10 Kommentare Seite 1 von 3 Kommentieren

Warum dann immer Google News als Bösewicht?

Ist schon komisch, jetzt geht es auf einmal um Aggregatoren, die alles überall klauen.

1. Zu Google News - da gibt es die Möglichkeit nicht bei Google News aufzutauchen. Wer also nicht bei Google News gelistet sein will, muß das auch nicht.

2. Wo bitte gibt es ein Studie darüber, daß ich auf der Aggregatoren Seite wie Google News bleibe? Da bekomm ich ja meist nur ein Snippet zu sehen. Interessiert mich ein Artikel muß ich schon noch einen Link klicken und werde auf die Seite des Anbieters verfrachtet.

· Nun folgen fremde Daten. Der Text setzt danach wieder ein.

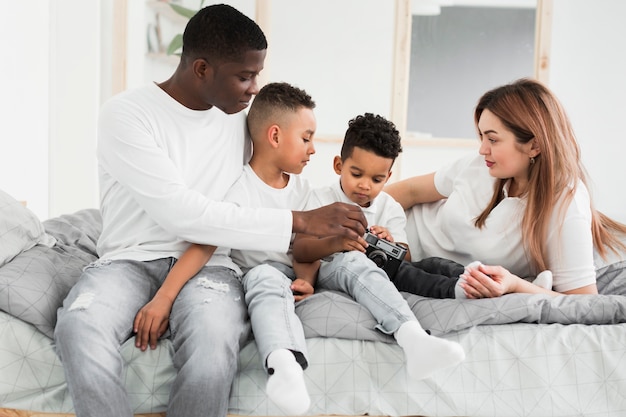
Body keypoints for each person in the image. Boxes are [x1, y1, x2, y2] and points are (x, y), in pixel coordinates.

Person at [53, 6, 366, 417]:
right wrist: (300, 221)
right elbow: (182, 214)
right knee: (79, 326)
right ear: (201, 68)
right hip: (130, 259)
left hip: (211, 265)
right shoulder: (127, 115)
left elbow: (283, 166)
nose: (255, 88)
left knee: (212, 347)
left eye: (257, 74)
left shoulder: (240, 121)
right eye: (244, 76)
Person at [134, 81, 318, 415]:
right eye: (306, 138)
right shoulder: (238, 189)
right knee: (264, 276)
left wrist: (307, 278)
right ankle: (283, 362)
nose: (313, 149)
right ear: (275, 136)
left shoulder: (305, 191)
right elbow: (204, 244)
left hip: (288, 277)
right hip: (258, 277)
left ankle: (287, 362)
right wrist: (164, 296)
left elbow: (308, 247)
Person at [385, 78, 626, 299]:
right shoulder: (479, 167)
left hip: (421, 272)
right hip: (392, 235)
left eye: (492, 139)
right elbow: (409, 192)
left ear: (535, 146)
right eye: (481, 136)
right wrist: (371, 216)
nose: (482, 149)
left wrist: (515, 285)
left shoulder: (565, 202)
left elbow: (583, 301)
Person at [292, 113, 466, 381]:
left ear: (388, 176)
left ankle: (477, 278)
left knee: (432, 265)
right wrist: (338, 243)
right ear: (339, 165)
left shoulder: (389, 207)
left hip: (384, 271)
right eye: (357, 174)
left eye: (376, 179)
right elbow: (301, 250)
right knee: (354, 261)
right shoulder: (319, 198)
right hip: (333, 267)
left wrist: (389, 241)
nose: (365, 185)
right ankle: (413, 337)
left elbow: (405, 256)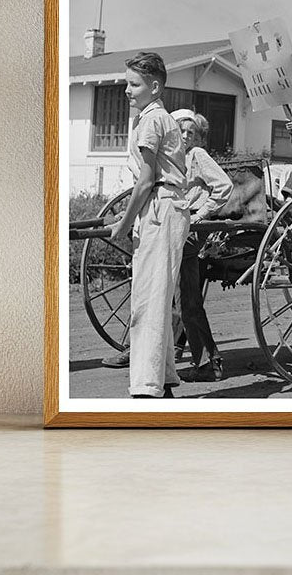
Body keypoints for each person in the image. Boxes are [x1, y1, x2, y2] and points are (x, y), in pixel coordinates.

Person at [106, 52, 189, 399]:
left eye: (133, 84)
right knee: (154, 294)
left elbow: (146, 180)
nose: (127, 90)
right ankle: (164, 377)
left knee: (149, 300)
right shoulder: (149, 117)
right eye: (127, 82)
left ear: (154, 87)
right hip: (159, 207)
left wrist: (123, 224)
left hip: (162, 207)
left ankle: (146, 386)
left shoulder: (153, 120)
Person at [171, 109, 233, 382]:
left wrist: (200, 214)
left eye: (191, 133)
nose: (185, 137)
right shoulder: (173, 159)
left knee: (187, 300)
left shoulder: (197, 156)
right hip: (175, 230)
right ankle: (200, 358)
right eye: (181, 132)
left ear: (198, 138)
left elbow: (223, 186)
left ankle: (210, 361)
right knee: (182, 300)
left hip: (190, 233)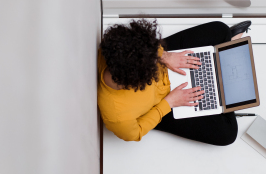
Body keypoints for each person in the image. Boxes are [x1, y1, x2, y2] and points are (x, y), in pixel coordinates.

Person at [97, 19, 251, 145]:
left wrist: (164, 56)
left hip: (163, 62)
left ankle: (216, 84)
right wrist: (169, 103)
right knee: (227, 135)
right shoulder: (118, 118)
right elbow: (135, 133)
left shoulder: (115, 48)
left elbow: (142, 45)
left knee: (220, 29)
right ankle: (221, 97)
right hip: (163, 104)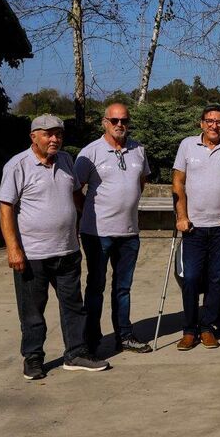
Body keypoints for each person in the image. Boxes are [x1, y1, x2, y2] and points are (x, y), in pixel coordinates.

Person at [0, 114, 110, 380]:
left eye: (58, 134)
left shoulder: (66, 160)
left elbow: (75, 194)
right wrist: (13, 249)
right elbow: (6, 208)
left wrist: (89, 219)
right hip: (33, 254)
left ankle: (76, 353)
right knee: (32, 311)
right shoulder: (18, 165)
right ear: (33, 136)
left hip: (67, 251)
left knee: (74, 306)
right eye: (48, 134)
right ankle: (33, 358)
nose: (54, 139)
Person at [75, 103, 152, 354]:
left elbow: (140, 183)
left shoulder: (139, 150)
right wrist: (89, 212)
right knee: (95, 286)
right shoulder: (90, 152)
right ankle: (91, 340)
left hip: (129, 233)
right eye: (115, 120)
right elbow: (75, 189)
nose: (120, 125)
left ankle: (124, 335)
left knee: (123, 288)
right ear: (104, 122)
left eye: (124, 121)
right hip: (97, 234)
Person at [172, 104, 220, 351]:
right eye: (210, 121)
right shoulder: (187, 145)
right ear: (201, 123)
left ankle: (207, 328)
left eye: (219, 122)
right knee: (191, 278)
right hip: (193, 227)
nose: (214, 125)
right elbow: (178, 182)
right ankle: (189, 330)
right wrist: (181, 216)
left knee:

3. Apropo Links - was bekommen denn die Seiten, die zu den Verlagen verlinken von den Werbeeinnahmen von den Verlagen ab? Schließlich beschaffen sie den Verlagen ja Besucher, Besucher und noch mal Besucher.

4. Wenn jemand einen einfach mal so einen kompletten Artikel klaut und den auf seine eigene Seite einbaut, ist das auch heute schon verboten - außer es steht unter CC-Lizens und diese wird beachtet.

5. Viel Spaß mit Paywalls Herr Keese, find ich gut, dann kann ich nicht mehr ausversehen auf Inhalte ihres Verlages gestoßen werden :-)

Also meine abschließende Frage:
Welche Aggregatoren sind hier gemeint, die da so ungeniert »klauen«?

Hallo, gehts noch?

Was soll dieser Unsinn? Es gibt doch längst Möglichkeiten Kontrolle über seinen eigenen Content zu behalten. Zum einen könnte man über die robots.txt Suchmaschinen und Aggregatoren komplett ausschließen. Möchte man noch gefunden werden, aber nicht das kurze Auszüge vom Text irgendwo erscheinen baut man einfach den nosnippet Meta Tag in die Webseite ein. Warum soll z.B. Google dafür zahlen, dass auf neue Artikel hingewiesen wird und dann auch Besucher schickt mit denen Geld verdient wird? Dafür Geld zu verlangen ist, als würde der Fahrgast Geld vom Taxifahrer verlangen. Außerdem verdient Google an Google News keinen Cent, weil sie dort keine Werbung schalten.
Tut mir leid, aber das Leistungsschutzrecht ist eines überflüssigsten Gesetze von dem ich je gehört habe.